Robert Downey Jr was good as Steve Lopez, the L.A. Times journalist who befriends Ayers. He’s indubitably one of the better actors working in the industry currently, in my not-so humble opinion. I love much of his work; although, there always seems to be a kind of smugness or “snarkiness” about him, no matter what role he plays. That doesn’t necessarily turn me off, but I do frequently notice, enough to comment. I almost want to see him completely broken in a role, from the inside out, shedding that veneer that can be distracting.
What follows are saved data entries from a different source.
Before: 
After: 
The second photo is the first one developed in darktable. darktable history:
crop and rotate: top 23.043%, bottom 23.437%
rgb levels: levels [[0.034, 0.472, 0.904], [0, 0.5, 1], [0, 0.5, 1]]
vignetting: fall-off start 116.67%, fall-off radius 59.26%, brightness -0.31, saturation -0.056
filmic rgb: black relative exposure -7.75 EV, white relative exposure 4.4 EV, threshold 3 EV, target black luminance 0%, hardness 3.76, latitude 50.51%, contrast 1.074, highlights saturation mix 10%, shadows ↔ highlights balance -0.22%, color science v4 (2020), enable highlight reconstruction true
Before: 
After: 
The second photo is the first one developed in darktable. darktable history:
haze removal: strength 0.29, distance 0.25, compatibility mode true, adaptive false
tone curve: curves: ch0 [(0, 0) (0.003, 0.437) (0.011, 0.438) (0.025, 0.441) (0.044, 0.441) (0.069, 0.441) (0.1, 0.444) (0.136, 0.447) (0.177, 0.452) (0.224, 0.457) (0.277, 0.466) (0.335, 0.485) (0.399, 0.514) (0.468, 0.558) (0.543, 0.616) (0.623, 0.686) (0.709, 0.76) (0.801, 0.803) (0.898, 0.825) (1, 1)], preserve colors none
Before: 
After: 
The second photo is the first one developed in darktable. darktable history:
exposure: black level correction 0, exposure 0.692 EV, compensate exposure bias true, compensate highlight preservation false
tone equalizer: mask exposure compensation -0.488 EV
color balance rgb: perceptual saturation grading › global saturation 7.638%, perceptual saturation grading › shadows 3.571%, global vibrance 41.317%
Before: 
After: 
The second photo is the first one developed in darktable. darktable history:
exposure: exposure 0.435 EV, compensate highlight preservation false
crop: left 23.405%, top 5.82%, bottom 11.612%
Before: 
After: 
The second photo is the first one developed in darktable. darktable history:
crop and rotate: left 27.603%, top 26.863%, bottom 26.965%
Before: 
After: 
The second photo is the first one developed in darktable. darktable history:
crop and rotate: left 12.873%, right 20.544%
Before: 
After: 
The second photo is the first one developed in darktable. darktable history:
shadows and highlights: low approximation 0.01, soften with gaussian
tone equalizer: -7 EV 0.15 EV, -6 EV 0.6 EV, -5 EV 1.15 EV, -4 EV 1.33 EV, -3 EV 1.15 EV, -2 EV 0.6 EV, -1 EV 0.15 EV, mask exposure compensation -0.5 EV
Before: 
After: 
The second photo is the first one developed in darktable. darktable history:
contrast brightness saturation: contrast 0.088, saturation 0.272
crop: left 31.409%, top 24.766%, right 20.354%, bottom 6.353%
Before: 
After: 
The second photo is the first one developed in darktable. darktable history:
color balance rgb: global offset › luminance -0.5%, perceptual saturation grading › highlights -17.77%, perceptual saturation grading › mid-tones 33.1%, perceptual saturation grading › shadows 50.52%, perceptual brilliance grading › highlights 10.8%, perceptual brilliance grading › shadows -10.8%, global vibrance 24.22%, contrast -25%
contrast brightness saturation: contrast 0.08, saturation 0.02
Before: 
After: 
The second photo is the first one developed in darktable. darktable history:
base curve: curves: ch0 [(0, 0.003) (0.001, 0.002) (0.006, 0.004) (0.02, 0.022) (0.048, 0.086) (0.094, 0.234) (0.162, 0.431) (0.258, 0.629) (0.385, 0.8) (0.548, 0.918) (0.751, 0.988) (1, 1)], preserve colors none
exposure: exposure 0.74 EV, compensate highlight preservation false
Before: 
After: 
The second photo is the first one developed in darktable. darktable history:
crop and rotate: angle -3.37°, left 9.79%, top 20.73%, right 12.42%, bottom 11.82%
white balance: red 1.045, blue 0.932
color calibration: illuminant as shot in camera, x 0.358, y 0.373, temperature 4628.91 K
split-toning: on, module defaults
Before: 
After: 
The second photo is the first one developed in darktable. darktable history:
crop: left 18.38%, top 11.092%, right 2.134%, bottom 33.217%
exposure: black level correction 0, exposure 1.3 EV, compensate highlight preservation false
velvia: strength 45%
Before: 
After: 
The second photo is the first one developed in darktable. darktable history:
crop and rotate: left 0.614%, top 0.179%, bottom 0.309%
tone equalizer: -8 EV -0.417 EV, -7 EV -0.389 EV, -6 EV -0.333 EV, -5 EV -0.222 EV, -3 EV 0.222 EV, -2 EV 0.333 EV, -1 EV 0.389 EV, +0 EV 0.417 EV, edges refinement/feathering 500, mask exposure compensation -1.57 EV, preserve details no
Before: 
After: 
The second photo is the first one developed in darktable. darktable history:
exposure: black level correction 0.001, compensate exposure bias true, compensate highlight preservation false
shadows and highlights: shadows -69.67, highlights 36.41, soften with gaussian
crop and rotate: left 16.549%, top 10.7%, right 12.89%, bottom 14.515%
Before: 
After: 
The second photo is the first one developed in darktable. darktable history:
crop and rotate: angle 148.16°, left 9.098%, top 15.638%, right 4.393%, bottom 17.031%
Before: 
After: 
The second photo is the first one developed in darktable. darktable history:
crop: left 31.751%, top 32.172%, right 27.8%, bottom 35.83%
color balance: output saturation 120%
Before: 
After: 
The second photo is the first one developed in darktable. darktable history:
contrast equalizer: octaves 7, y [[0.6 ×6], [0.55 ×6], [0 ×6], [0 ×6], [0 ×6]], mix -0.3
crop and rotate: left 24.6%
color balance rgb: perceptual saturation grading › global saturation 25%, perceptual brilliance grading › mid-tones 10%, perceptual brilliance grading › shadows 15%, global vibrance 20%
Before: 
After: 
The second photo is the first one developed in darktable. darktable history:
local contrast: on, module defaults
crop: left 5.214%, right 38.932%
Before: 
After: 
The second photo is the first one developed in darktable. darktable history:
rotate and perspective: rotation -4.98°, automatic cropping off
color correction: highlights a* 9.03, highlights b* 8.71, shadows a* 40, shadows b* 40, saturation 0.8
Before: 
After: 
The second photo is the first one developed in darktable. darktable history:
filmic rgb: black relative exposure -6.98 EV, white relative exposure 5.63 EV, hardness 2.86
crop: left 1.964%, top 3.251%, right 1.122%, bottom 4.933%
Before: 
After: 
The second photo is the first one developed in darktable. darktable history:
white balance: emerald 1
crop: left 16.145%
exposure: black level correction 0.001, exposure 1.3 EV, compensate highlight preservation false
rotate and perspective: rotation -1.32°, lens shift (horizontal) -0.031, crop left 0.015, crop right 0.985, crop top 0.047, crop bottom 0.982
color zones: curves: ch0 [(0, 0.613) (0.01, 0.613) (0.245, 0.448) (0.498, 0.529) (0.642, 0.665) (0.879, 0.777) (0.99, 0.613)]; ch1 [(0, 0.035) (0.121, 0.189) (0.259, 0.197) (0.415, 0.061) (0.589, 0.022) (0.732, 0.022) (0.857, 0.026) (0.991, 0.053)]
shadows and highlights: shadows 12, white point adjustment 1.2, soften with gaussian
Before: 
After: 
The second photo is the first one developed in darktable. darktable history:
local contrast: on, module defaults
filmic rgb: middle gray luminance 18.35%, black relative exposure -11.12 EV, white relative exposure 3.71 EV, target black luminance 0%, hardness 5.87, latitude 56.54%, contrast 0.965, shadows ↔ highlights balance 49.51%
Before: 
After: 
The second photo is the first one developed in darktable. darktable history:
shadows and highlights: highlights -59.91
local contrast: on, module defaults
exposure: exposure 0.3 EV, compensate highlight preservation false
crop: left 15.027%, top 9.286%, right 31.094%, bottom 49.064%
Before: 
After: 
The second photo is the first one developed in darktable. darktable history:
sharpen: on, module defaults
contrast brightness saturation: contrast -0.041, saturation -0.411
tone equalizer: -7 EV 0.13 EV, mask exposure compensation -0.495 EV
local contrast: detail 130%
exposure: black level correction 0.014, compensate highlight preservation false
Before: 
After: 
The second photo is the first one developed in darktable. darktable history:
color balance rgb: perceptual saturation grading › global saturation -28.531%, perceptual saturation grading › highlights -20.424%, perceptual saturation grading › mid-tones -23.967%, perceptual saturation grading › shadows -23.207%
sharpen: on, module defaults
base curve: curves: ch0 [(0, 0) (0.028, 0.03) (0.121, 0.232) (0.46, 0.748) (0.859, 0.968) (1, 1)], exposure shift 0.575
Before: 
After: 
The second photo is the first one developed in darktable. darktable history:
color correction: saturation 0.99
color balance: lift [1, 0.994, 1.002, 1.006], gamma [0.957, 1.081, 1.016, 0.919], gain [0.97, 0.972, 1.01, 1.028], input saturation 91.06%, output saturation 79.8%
This is the first Joe Wright-directed film that I’ve seen. He does a serviceable job behind the camera, however, some of his choices seemed rather forced, trite and unnecessary. They felt like ideas of a novice, than of a multiple award-winning director, with a few films on his resume. For example, visual cues such as: Ayers, as a teenager, playing his cello in the basement of his home, quite forcefully, his face lit in shadows, with a roaring fireplace behind him, slightly out of focus, sharing the other half of the screen, meant as a symbol of just how fervent and passionate the relationship is between Ayers, his instrument and the music it creates. Or the random, non-descript voice-overs of men and women heard whenever Ayers experiences one of his many psychological breakdowns, meant to signify the voices in his head. Or the camera following a pair of birds in flight over the city of Los Angeles, in an early scene as Ayers plays his cello under a bridge, and Downey Jr’s character, close by, simply listens, captivated. Or as Steve and Nathaniel listen to Beethoven at a symphony rehearsal, and the music transports Nathaniel into what becomes a solid minute of twisting and spiraling patterns of colors filling the entire screen, that reminded me of an iTunes visualizer.
But overall, it’s a touching story with a few tear-jerking moments throughout, as one would expect in a film like this. However, it lacks focus, and Joe Wright’s direction is somewhat uneven.
In our current economy, amidst all the surface class warfare arguments between the conservative right and the liberal left, The Soloist is an affirmation of the left’s stance; at least, it wants and tries to be. It certainly doesn’t fail, but, Joe Wright’s obvious nod in that direction doesn’t fully satisfy. If you introduce an issue, and want the audience to be fully invested in the journey, go all the way with it, warts and all, or simply don’t introduce it at all. It leaves the viewer somewhat befuddled, searching, wanting to tie up every loose string into some definitive whole. Unless you want your audience both wondering and wandering, unnecessarily.
As I started this review stating, I can’t strongly recommend it, but it’s worth a look.